Battling it out in the same division is Alive, a 66-foot canting keel Reichel Pugh. In 2018, owner Phil Turner and his crew won the 74th Rolex Sydney Hobart. July 2019 saw them finish 2nd over the line in the Transpac as well as 2nd overall in division 1. Alive has arrived in Sydney from Brisbane with Doyle Sails’ NZ sailor Will Tiller aboard ready for another run at the title in 2020.
While the larger supermaxis and mini maxis battle for glory at the front of the fleet, not far behind will be the highly competitive next division comprising the TP52s along with very fast 55-62 footers.

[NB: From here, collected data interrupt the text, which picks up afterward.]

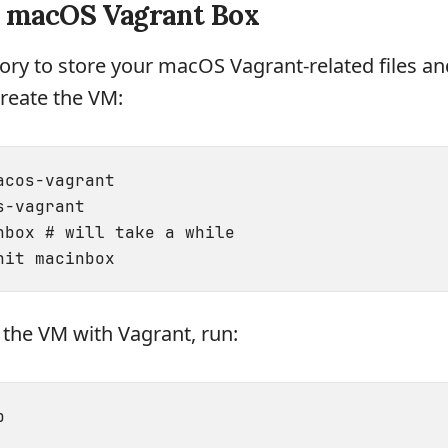
e macOS Vagrant Box
tory to store your macOS Vagrant-related files an
reate the VM:
cos-vagrant

-vagrant

nbox # will take a while

rt the VM with Vagrant, run:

Statistically, this is the division that has produced the most winners of the coveted Tattersall Cup for the fastest boat on handicap. “Within a tight rating band, we will have 8-10 very competitive boats,” says Guanaria.
Guanaria will be in amongst it on board the TP52 Zen, owned by 11-time Sydney-Hobart veteran Gordon Ketelbey.
“The TP52s are very competitive boats and they attract very competitive people,” says Guanaria. “Some of the best sailors in the country will be racing in this division. There is a lot of banter and good cheer between the boats along the dock, but it is all pretty serious on the water”.
“We have just added a Structured Luff furling jib top to the inventory, and we are spending as much time as possible learning how best to set it up and at what angles to carry it, it is a very potent sail and in testing so far we have been left asking ourselves why we didn’t put one on the boat earlier”.
In the always hotly contested 40-foot fleet is Toybox 2, owned by long-time Doyle Sails customer and past commodore of Middle Harbour Yacht Club, Ian Box. This will be the first Sydney to Hobart Box has contested since 2012, and he will be making it a family affair no less, with his son and son-in-law onboard along with Doyle Sails Sydney’s Tom Hogan. Box has added a new offshore main, STRATIS Structured Luff Code Zero and J3+ to his inventory for the race this year. After mixed results with furling sails previously the new code zero has blown him away with its ease of furling coupled with performance that he has never seen from his boat previously. Hogan has previously topped the 40-foot fleet in the race winning his division in 2018 onboard the Cookson 12 Grace O’Malley and is looking forward to this year’s race with Ian and his team.
The inter-Loft competition in the 40-foot field this year will be hotly contested with Doyle Sails Tasmania’s Nick Dineen onboard the current IRC Australian Champion Greg “Enzo” Prescott’s very competitive and highly modified Farr 40 2 Unlimited. After a close race and long battle last year Enzo had to settle for second in division 4th and is determined to go one better this year.
After an extended period of lockdown due to COVID-19, the Doyle Sails Melbourne team can’t wait to get out on the water with their respective boats. They will be well represented with Blake Anderson taking on his 11th trip south onboard Daniel Edwards Mills designed Mat 1245 White Noise which was launched just before the 2019 Sydney to Hobart. Lawson Shaw will be enjoying his 4th race south onboard the Jones 42 Cadibarra 8.
With 21 yachts carrying Doyle sails, extending the full range of sizes and types is represented from the supermaxis to the smallest entries. “It is a testament to the work our lofts have done, the Australian and New Zealand lofts in particular, and it is great to see such a wide spread of representation” says CEO Sanderson.
Last year's Sydney Hobart saw an impressive 157 boats power off from Sydney Harbour. Outside of the top two supermaxis (Comanche and InfoTrack), Doyle Sails was proud to have a total 37 yachts in last year's race.